The Jerusalem Jazz Festival opened Tuesday but, as the pandemic has stopped most flights and barred large indoor gatherings, its organizers had to do what jazz musicians do best — improvise.
“A lot of things are different this year,” said Avishai Cohen, the co-founder and artistic director of the event now in its sixth year.
“First of all, there are no players coming from abroad,” the tattooed and bearded trumpeter told AFP.
So Cohen put together a program of 20 performances showcasing local jazz talent but also other styles, including the 2018 Eurovision winner Netta Barzilai.
With large indoor gatherings banned because of COVID-19, he moved the event out of the halls of the Israel Museum and into its sculpture garden, where seats were spaced to adhere to social distancing rules.

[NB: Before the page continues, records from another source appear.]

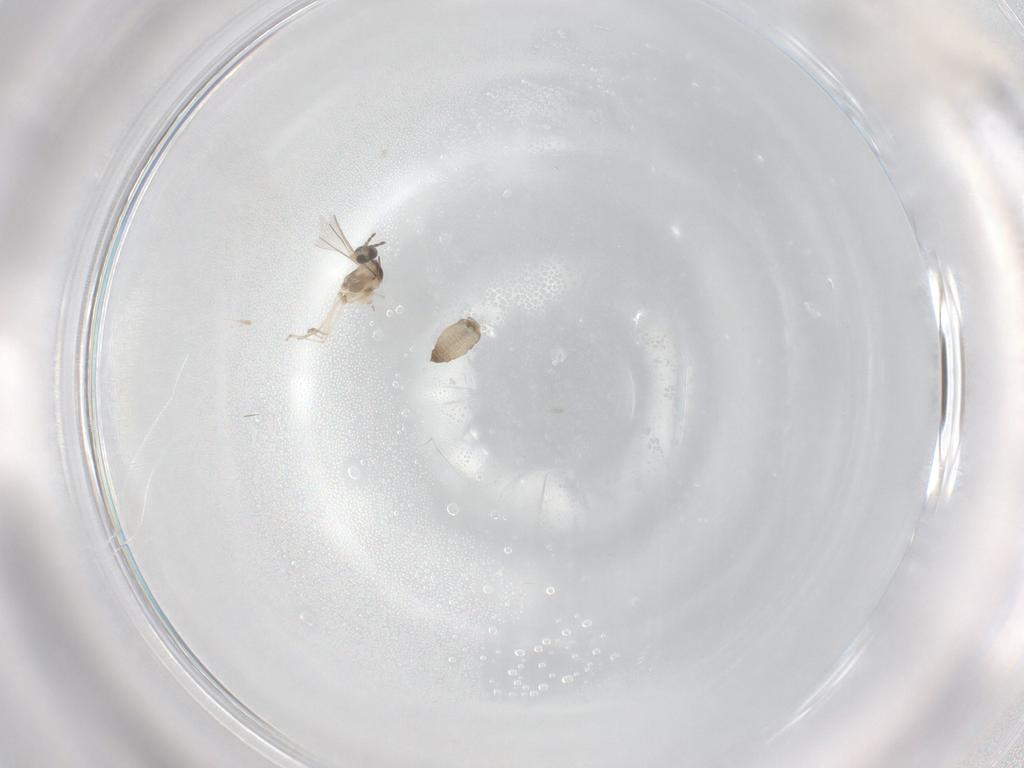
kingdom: Animalia
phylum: Arthropoda
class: Insecta
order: Diptera
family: Cecidomyiidae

He also pushed forward the date to take advantage of Jerusalem’s lush evening weather before the winter chills of December, when the event is usually held.
“It’s different from usual, but the place is magical,” said Orly and Moshe Romianek, jazz fans who traveled from the north of the country to attend.
The opening concert was full with a crowd of 500.
“This is the first time that I’ve attended a musical event since the start of the coronavirus,” said 23-year-old Yael Lazarovitch, from Ramat-Gan in the center of Israel, her eyes sparkling above her face mask.
“It has been a long time, but it feels good — everyone follows the instructions to queue, to sit, because everyone wants to be there.”
From Tuesday, 40 cities and neighborhoods across Israel will return to partial lockdown due to surging coronavirus infections in the country, with one of the highest case rates in the world.
Tickets sold out in advance, although jazz fans who missed out were able to watch the festival on a live broadcast.
Cohen himself — not to be confused with the top jazz bassist of the same name — was also to perform this year in a duet with drummer Dan Mayo.
While Cohen would have loved to bring in international musicians again, he said there is no shortage of local talent in Israel, including many who spent years honing their skills abroad before returning home, as he did.
Pandemic or not, Cohen said, the show must go on, declaring proudly that “Israeli jazz dares.”